The aim of the study was to assess the long-term effects of radiofrequency electromagnetic radiation (EMR) on the cardiovascular system. Two groups of exposed operators (49 broadcasting (BC) station and 61 TV station operators) and a control group of 110 radiorelay station operators, matched by sex and age, with similar job characteristics except for the radiofrequency EMR were studied. The EMR exposure was assessed and the time-weighted average (TWA) was calculated.

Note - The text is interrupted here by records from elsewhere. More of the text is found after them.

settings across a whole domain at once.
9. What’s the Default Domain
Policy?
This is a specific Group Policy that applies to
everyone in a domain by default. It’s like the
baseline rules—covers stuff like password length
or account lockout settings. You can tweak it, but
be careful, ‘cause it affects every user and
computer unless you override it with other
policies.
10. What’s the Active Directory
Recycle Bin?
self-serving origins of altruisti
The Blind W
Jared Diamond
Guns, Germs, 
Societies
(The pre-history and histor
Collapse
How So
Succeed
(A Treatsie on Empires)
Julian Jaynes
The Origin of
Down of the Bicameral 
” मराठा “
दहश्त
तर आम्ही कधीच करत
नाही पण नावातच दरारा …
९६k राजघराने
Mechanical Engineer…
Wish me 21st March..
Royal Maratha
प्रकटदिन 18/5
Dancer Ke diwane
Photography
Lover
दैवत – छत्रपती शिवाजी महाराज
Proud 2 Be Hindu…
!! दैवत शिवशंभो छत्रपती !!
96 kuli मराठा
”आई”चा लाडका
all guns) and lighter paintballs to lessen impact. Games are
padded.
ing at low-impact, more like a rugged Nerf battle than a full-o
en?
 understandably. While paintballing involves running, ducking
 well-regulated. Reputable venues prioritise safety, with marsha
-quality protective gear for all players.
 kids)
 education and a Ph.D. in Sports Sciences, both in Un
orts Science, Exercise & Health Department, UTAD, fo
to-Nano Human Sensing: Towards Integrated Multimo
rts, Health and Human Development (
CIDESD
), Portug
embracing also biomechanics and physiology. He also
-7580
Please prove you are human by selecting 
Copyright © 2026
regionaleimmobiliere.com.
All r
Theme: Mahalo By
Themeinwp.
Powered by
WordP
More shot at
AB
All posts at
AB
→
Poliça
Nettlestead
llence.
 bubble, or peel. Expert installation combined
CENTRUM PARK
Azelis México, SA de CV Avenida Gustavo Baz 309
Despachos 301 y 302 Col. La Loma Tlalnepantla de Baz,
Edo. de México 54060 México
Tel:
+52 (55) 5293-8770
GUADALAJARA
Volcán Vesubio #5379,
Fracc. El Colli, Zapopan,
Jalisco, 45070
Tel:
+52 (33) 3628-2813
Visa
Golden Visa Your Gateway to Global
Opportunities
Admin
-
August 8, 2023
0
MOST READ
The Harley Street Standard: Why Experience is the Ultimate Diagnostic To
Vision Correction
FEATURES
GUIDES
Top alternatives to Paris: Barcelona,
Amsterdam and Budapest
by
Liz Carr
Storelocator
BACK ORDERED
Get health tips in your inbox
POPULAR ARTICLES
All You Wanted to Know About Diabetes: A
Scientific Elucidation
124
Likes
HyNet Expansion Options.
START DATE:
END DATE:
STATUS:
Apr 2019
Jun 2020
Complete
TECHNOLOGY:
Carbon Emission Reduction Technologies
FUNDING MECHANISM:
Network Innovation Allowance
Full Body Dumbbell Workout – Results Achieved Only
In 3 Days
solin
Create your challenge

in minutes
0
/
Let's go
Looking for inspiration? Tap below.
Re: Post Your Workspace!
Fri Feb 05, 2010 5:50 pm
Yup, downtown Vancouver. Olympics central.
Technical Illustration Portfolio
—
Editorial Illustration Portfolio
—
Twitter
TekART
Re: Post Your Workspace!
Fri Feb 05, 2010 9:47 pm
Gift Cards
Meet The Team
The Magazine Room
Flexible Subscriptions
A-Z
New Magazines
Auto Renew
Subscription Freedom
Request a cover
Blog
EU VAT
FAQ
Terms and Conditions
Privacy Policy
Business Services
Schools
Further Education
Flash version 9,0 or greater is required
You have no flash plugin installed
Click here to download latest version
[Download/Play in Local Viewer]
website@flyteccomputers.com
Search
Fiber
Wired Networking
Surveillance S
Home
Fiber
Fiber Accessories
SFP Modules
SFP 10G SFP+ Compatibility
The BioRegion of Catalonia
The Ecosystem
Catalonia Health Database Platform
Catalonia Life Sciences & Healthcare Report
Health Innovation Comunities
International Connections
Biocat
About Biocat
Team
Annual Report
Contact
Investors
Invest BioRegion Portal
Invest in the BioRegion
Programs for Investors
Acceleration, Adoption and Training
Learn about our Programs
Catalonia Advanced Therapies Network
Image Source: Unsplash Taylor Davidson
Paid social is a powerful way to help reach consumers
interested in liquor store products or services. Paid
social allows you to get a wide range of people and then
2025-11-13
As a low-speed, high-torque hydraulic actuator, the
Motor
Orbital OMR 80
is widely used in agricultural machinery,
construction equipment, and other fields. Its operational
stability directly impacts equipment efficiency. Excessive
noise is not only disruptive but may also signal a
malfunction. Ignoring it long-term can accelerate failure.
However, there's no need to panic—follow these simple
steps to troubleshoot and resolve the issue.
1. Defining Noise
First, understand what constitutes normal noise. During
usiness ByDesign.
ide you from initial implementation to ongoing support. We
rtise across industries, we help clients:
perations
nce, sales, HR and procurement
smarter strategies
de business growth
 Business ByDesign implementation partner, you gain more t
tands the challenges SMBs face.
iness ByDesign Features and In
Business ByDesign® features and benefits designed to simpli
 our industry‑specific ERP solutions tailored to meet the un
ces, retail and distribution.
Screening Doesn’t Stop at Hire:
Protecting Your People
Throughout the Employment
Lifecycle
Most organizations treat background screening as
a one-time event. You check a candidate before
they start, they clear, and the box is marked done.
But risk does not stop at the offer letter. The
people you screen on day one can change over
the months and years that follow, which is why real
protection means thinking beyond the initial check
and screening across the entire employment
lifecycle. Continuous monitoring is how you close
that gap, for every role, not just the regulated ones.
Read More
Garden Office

The cardiovascular risk factors arterial pressure, lipid profile, body mass index, waist/hip ratio, smoking, and family history of cardiovascular disease were followed. The systolic and diastolic blood pressure (SBP and DBP), total cholesterol (TC) and low-density lipoprotein cholesterol (LDL-C) were significantly higher in the two exposed groups. It was found that the radiofrequency EMR exposure was associated with greater chance of becoming hypertensive and dyslipidemic. The stepwise multiple regression equations showed that the SBP and TWA predicted the high TC and high LDL-C, while the TC, age and abdominal obesity were predictors for high SBP and DBP. In conclusion, our data show that the radiofrequency EMR contributes to adverse effects on the cardiovascular system.